Fasten Your Seatbelts

About 29 years ago, I married Bill, the tall guy with the bike and environmental posters who moved in across the hall from my roommate and me in our first apartment after college. Bill and I dated for only 18 months before getting engaged; we were engaged just six months before getting married; and were married for about six months before I became pregnant with Jacob, our first child.

Our family grew quickly. Liam was born three years after Jacob, and we fostered, then adopted, Teenasia and Jamilet when the boys were still little.

We’ve been a team of six for most of our marriage. Road trips have been defined by a surgical approach to packing the minivan, with all children expected to share their space with random bags. We could never fit six pairs of skis in the carrier on top of the van, so our trips to Michigan’s Upper Peninsula always included a couple pairs of the shortest skis propped diagonally through the passenger area.

Our large monthly dry erase calendar has been color coded with each person’s activities proclaimed in their own color. The rainbow of names, activities, times and addresses writ large on the kitchen wall would often cause our guests to stand in our kitchen and stare with a mixture of horror and appreciation of the logistics necessary to get four kids to all practices, games and other events.

Adding to the complexity were factors brought in with foster care and adoption. Early on, the court system, bureaucracy and policies that didn’t serve the best interests of the children often interfered with our ability to meet the needs of our two youngest. Even when both adoptions were final and court appearances were over, the trauma of the instability of that time remained.

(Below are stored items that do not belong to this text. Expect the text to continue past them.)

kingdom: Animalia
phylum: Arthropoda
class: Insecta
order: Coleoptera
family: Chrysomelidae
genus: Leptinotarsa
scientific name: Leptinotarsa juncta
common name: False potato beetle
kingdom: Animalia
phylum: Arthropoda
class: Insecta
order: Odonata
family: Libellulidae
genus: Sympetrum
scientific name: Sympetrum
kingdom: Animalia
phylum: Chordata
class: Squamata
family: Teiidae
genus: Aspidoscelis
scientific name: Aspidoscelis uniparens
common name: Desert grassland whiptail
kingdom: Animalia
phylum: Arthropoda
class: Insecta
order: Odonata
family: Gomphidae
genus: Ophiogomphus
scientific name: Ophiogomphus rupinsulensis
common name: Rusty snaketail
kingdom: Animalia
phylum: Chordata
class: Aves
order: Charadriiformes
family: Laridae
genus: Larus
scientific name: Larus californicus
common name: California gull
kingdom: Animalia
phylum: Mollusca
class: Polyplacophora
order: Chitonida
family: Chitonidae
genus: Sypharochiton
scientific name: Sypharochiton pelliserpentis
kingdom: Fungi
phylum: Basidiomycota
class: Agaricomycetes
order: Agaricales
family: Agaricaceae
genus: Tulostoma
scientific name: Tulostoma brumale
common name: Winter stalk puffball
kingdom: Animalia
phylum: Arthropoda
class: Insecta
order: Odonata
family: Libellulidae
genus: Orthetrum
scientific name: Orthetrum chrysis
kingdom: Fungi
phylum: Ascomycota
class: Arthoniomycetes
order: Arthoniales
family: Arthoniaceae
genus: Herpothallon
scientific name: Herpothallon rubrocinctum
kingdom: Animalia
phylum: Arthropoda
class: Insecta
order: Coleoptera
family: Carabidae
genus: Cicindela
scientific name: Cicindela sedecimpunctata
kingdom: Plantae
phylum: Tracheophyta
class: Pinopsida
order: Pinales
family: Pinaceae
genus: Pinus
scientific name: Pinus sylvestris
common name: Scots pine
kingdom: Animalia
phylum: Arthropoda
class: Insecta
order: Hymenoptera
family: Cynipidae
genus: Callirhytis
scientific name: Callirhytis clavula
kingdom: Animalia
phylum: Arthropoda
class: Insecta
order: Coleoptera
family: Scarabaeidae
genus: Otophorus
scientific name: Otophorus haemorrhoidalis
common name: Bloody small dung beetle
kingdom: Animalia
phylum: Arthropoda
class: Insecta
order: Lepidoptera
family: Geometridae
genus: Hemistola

And now, for the first time since February 1995, when Jacob was born, it will be Bill and I living alone in the house — empty nesters. Jamilet graduated from high school in May, and will be attending Xavier University in Cincinnati. Teenasia will be moving into MATC student housing the same week. We still call Jacob and Liam “the boys,” even though they’re now young men in their mid-20s — college graduates, with grown-up jobs. They recently bought a condo together in Milwaukee. They always shared a room growing up, but now they have their own bedrooms, with Jacob getting the bigger one because Liam wanted the covered garage space.

In less than a month, it will be Bill and I alone in our four-bedroom house with six cubbies in the mudroom and the large dry erase board still hanging in the kitchen. If we want to have a private discussion, we will not need to slink upstairs to whisper it in the bathroom, so no one can hear and give their input. I’m not sure how we’ll spend all the time we will save from not needing to remind adolescents to put their shoes away, take out the garbage or mow the lawn. I know the net time I will spend emptying the dishwasher will be less than the aggregate of time I spent reminding all four kids to get that four-minute job done.

Shepherding four kids into young adulthood has taught me to be grateful for the stable moments, and to recognize that stability is often indeed measured in moments — a crisis could be a beat away. And at this particular moment, with four young adults moving in the right direction, I feel my own movement from the center of their lives to a solid spot in their inner circles. As they navigate their studies, careers and relationships, my job will be to find a healthy place to stand and cheer — close enough to give support, but far enough to yield independence. Part of empty nesting will be discovering where this place is — for each of them.

Bill and I gave everything we had to parenthood — and the older our children become, the more we understand that parenting will never end. But even as we recognize that our runs together may still be dominated by miles of analysis of the kids, we have a little more space in our lives for something new. Our time as a couple before kids was short, but we remember it well and we’re looking forward to having some of that freedom back. And what we may lack in the energy and idealism of the young Bill and Annemarie we used to be, we hope we make up for with a bit more wisdom and discretionary income.

When we got married, we chose for our wedding bands to be braided gold. They were a symbol of God, husband and wife, braided together, stronger because of each other. As a young bride, I could not have imagined all that would be required of our braid through the decades.  I could not have imagined either the profound joy or the deep pain that has been part of our parenting journey. But here we are, just the two of us and God, ready for the next phase.

Braid intact, rings on, leaning into those vows.